Updated: January 22, 2013 | 2:52 p.m.
January 22, 2013 | 2:25 p.m.

Rep. Tim Huelskamp won't support Speaker John Boehner's debt-ceiling bill, but other conservatives are getting on board. (AP Photo/John Hanna, File) ()

House Speaker John Boehner’s push to raise the debt limit temporarily to gain leverage in the coming debt fight is gaining momentum ahead of a critical Wednesday vote, with potential conservative opponents both inside and outside the conference divided.

In a boost for Boehner, the Club for Growth, the powerful anti-spending group, said Tuesday that it would remain neutral on the bill. The announcement came as six of the GOP conference’s most hardline conservatives gathered for a conversation in the Rayburn House Office Building over Chick-Fil-A sandwiches to discuss how they should proceed. They were split.

Only one of the lawmakers—Rep. Tim Huelskamp, R-Kan., one of Boehner's most outspoken critics—declared himself a definitive "no" vote. But even he predicted he would lose this battle after the meeting. “Political reality looks like it will pass,” Huelskamp told National Journal.

The full GOP conference will gather later Tuesday afternoon to discuss the debt-limit vote, and the leadership remains confident. “The outside groups have not whipped up a frenzy,” a House Republican leadership aide said. “The Republican conference has gained sophistication, recognizing there are long-term plays.”

Still, some traps remain.

The six Republicans gathered in Rayburn said that during and after the party's retreat in Williamsburg, Va., last week, the GOP leadership had promised them that House Republicans would pursue a federal budget that would be balanced in 10 years. Such a budget would require far more draconian cuts than even House Budget Committee Chairman Paul Ryan, R-Wis., has pursued and would mark a renewed hard line on spending reductions.

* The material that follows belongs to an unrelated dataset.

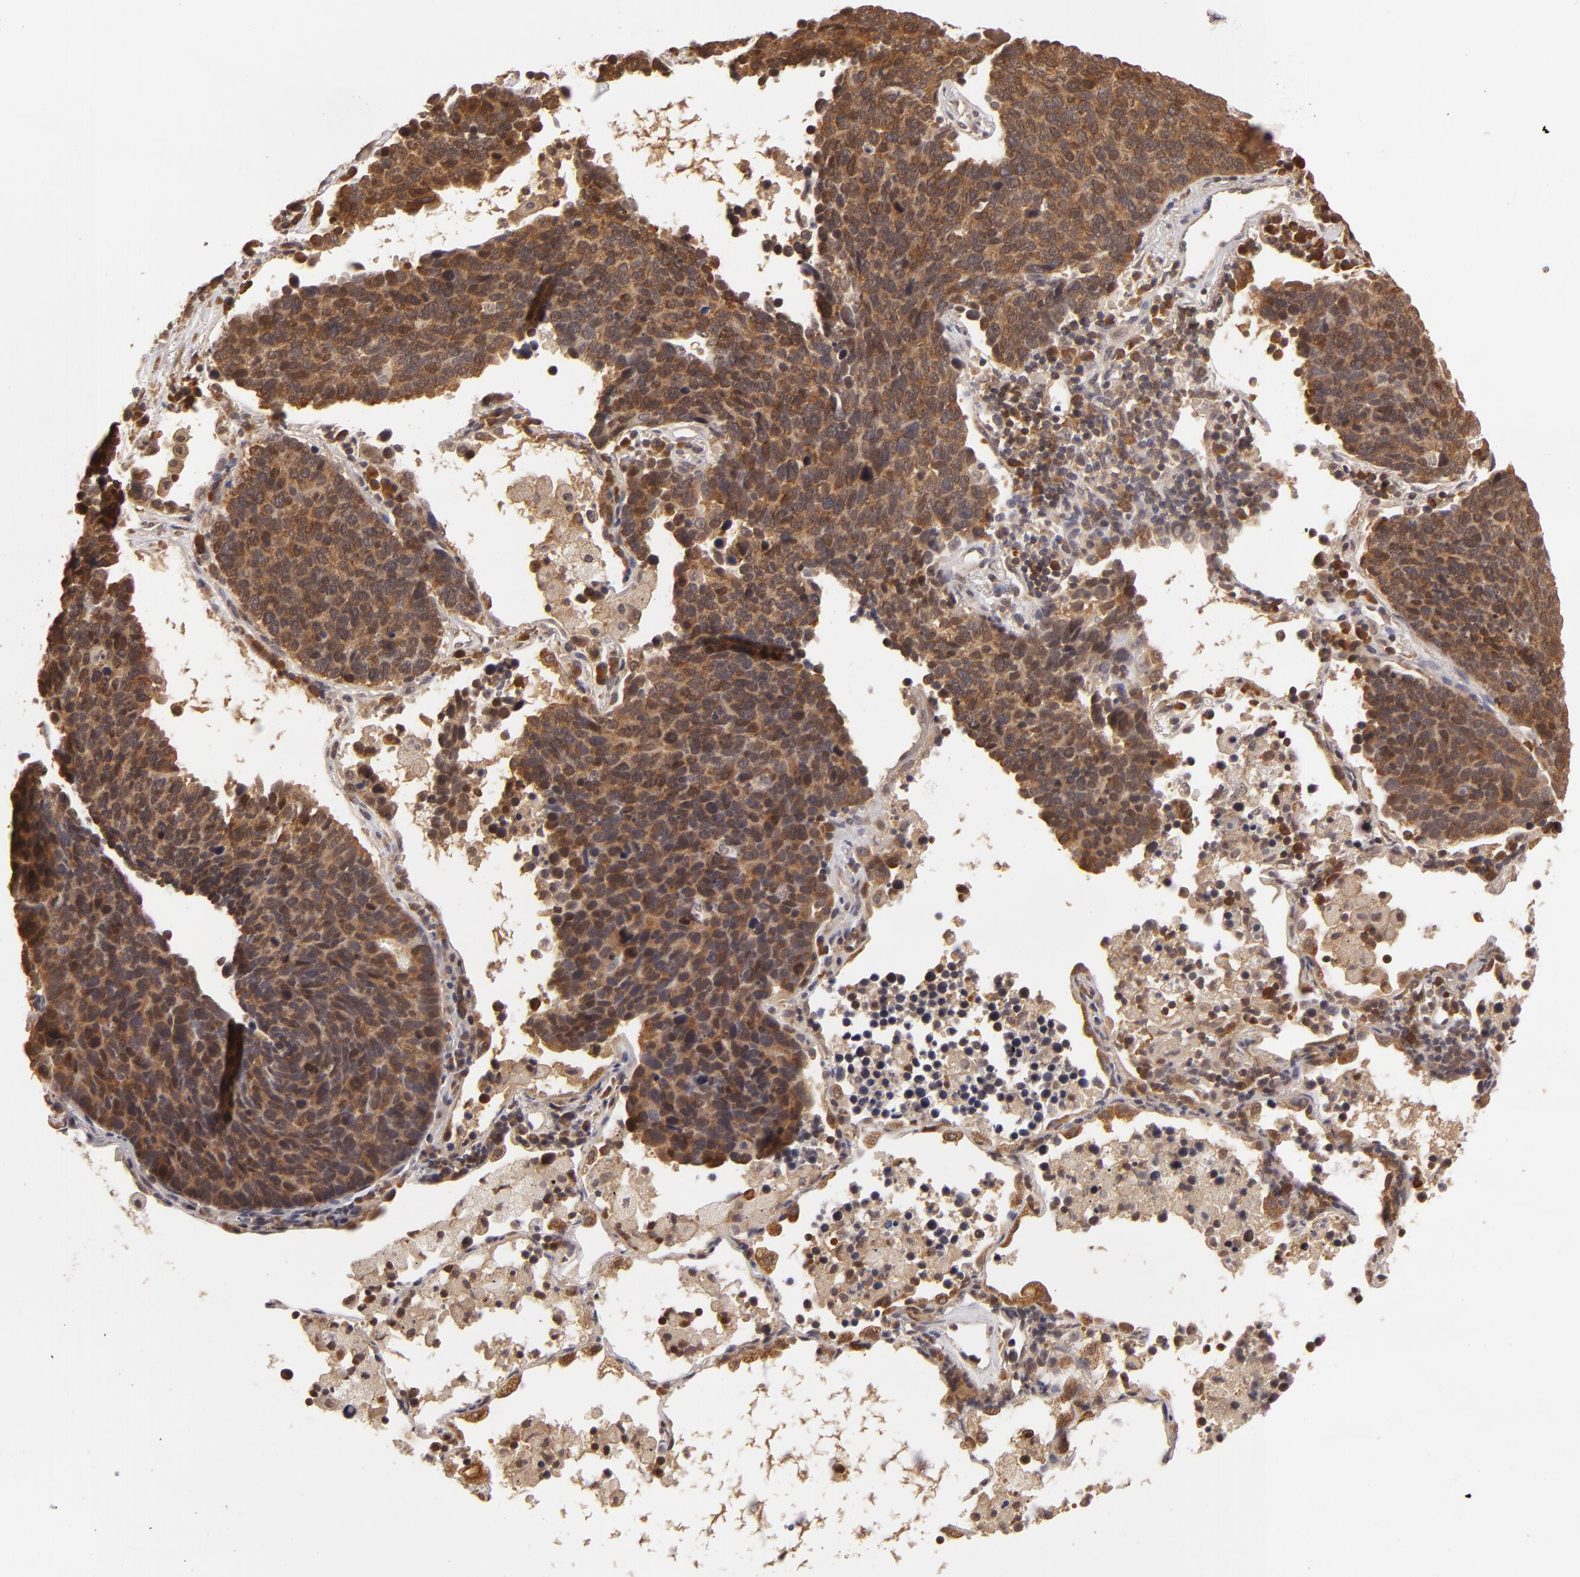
{"staining": {"intensity": "strong", "quantity": ">75%", "location": "cytoplasmic/membranous"}, "tissue": "lung cancer", "cell_type": "Tumor cells", "image_type": "cancer", "snomed": [{"axis": "morphology", "description": "Neoplasm, malignant, NOS"}, {"axis": "topography", "description": "Lung"}], "caption": "Protein staining of malignant neoplasm (lung) tissue reveals strong cytoplasmic/membranous staining in approximately >75% of tumor cells.", "gene": "MAPK3", "patient": {"sex": "female", "age": 75}}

Rep. Raul Labrador, R-Idaho, a conservative who was among those who voted against Boehner for speaker, said at the Rayburn meeting that he was giving the leadership the benefit of the doubt and would support Boehner’s bill to push the debt limit off until May, in part because of the promised push for a 10-year balanced budget.

“I want to move the world quickly but I’m also willing to move it in inches,” Labrador said. He predicted the debt-limit bill would pass Wednesday.

On Friday, when Boehner and the rest of the GOP leadership announced their plan to push off the debt limit by several months, they all spoke of forcing the Senate to pass a budget or forfeit pay. They didn’t all speak about a new 10-year budget blueprint. That job fell to a joint statement from three former chairmen and the current chairman of the Republican Study Committee. “As part of agreement, the House will work to put the country on the path to a balanced budget in 10 years,” said the statement from Reps. Steve Scalise of Louisiana, Jim Jordan of Ohio, Tom Price of Georgia, and Jeb Hensarling of Texas.

Some conservatives want to hear that from the lips of the leaders themselves—and not behind closed doors but in front of rolling television cameras.

While the Club for Growth is neutral on Boehner’s debt-limit bill, Freedomworks, which fashions itself as a tea-party group, has lined up in opposition.

Heritage Action for America, a third major conservative pressure group, has withheld judgment so far. In a statement on Friday, Heritage Action CEO Michael Needham said the group was encouraged by news that the House GOP would pursue a 10-year balanced budget but sought public assurance from the GOP leaders themselves. “Speaker Boehner, Majority Leader [Eric] Cantor, and the rest of House leadership need to publicly honor this agreement,” Needham said.

Boehner, Cantor, and the GOP leaders are set to hold a press conference after the conference’s meeting early Tuesday evening.